When his adult daughter doesn’t call, for instance, he starts to worry. He thinks, She must be mad at me…Why else wouldn’t she call and check on me?…I must not be a good dad…Maybe I was never a good dad?…She doesn’t care…She’s selfish. I raised a selfish person who hates me. I’m a terrible dad. Finally, he breaks down and calls her, only to hear that she’s fine, the family’s fine, everyone’s busy, doing well.
“It was all in my head,” he said. “All of my fears, doubts, anger were there only to increase my suffering.”
Lately, worries about my family, my health (my brain and inner ear aren’t getting along right now), my classes, my online work, and my failing 20Time writing project are running loops through my mind. I mentioned that life is gray right now, yes?

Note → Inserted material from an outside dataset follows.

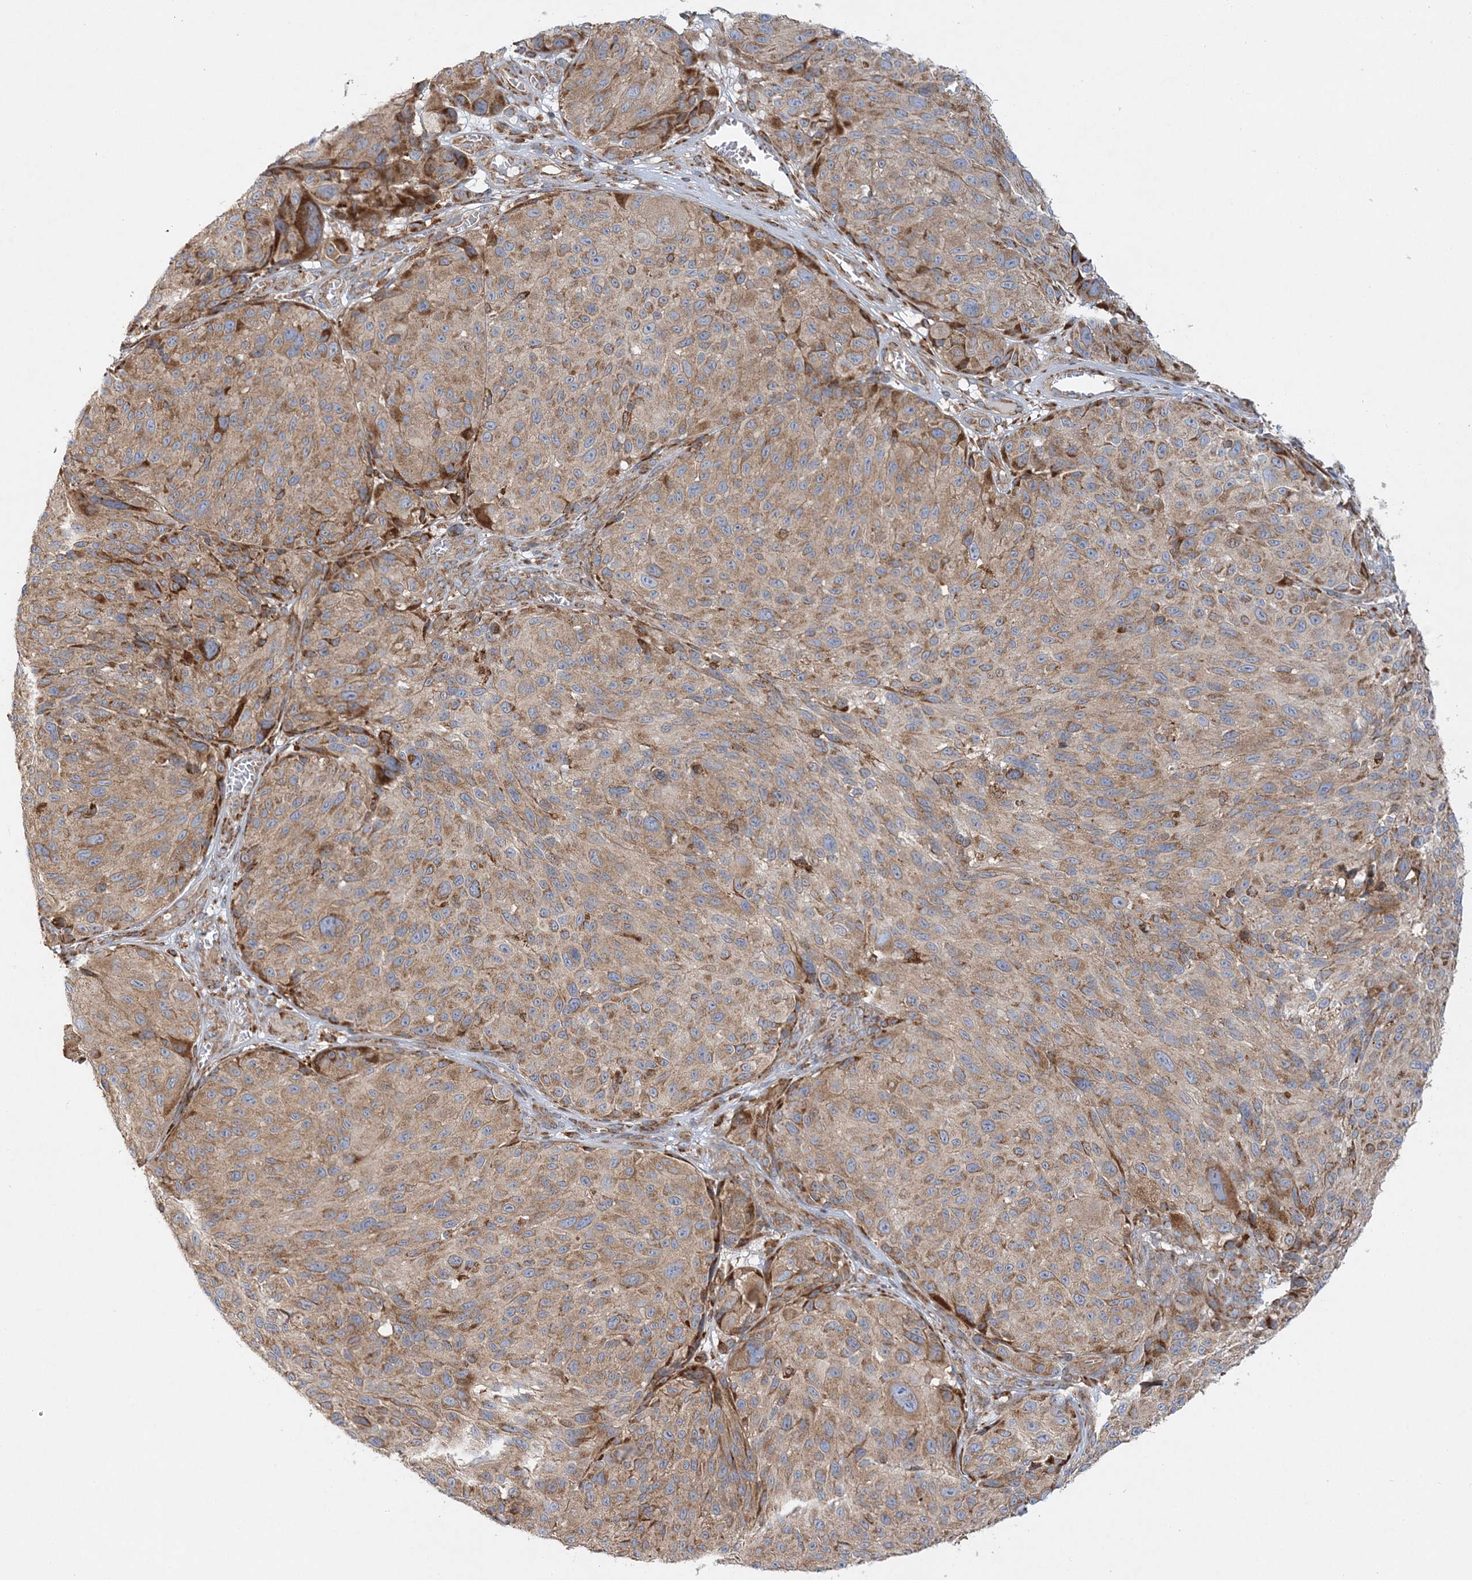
{"staining": {"intensity": "moderate", "quantity": ">75%", "location": "cytoplasmic/membranous"}, "tissue": "melanoma", "cell_type": "Tumor cells", "image_type": "cancer", "snomed": [{"axis": "morphology", "description": "Malignant melanoma, NOS"}, {"axis": "topography", "description": "Skin"}], "caption": "IHC histopathology image of neoplastic tissue: human melanoma stained using immunohistochemistry (IHC) reveals medium levels of moderate protein expression localized specifically in the cytoplasmic/membranous of tumor cells, appearing as a cytoplasmic/membranous brown color.", "gene": "ZFYVE16", "patient": {"sex": "male", "age": 83}}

But Tom is right – much of my suffering is of my own making. I need to remind myself there’s no such thing as an easy-breezy, trouble-free life; apparently, we’re all riding the same seesaw of joy and suffering.
How does this impact our work in education?
Maybe it’s just the simple truth that misery loves company, but the realization that we’re all facing similar struggles has provided a few degrees of comfort this week. Teaching is filled with joy and suffering – for both teachers and students. That’s just the way it is.
Younger teachers on my Instagram feed often say, “The struggle is real” – and they’re right. The struggle IS real and it’s not going away. It’s part of life. The struggle is part of my writing project. It’s part of our family lives and relationships. It’s with us every day in our classsrooms, especially when J.J. in third period decides to bust open a bag of SourPatch Kids while you’re being observed by the v.p. Sigh.
Now not to get too woo-woo here, but Tom helped me see that suffering is connected to the meaning of life. I want peace and harmony, but I need growth. And growth cannot happen without struggle. That’s true for us as we work through our adult troubles, and it’s also true for our students who struggle daily, even hourly, as they grow.
So this morning as I’m looking at the gray clouds outside my window, I am reminded that they are necessary to make the warmth of spring so glorious when it does eventually arrive.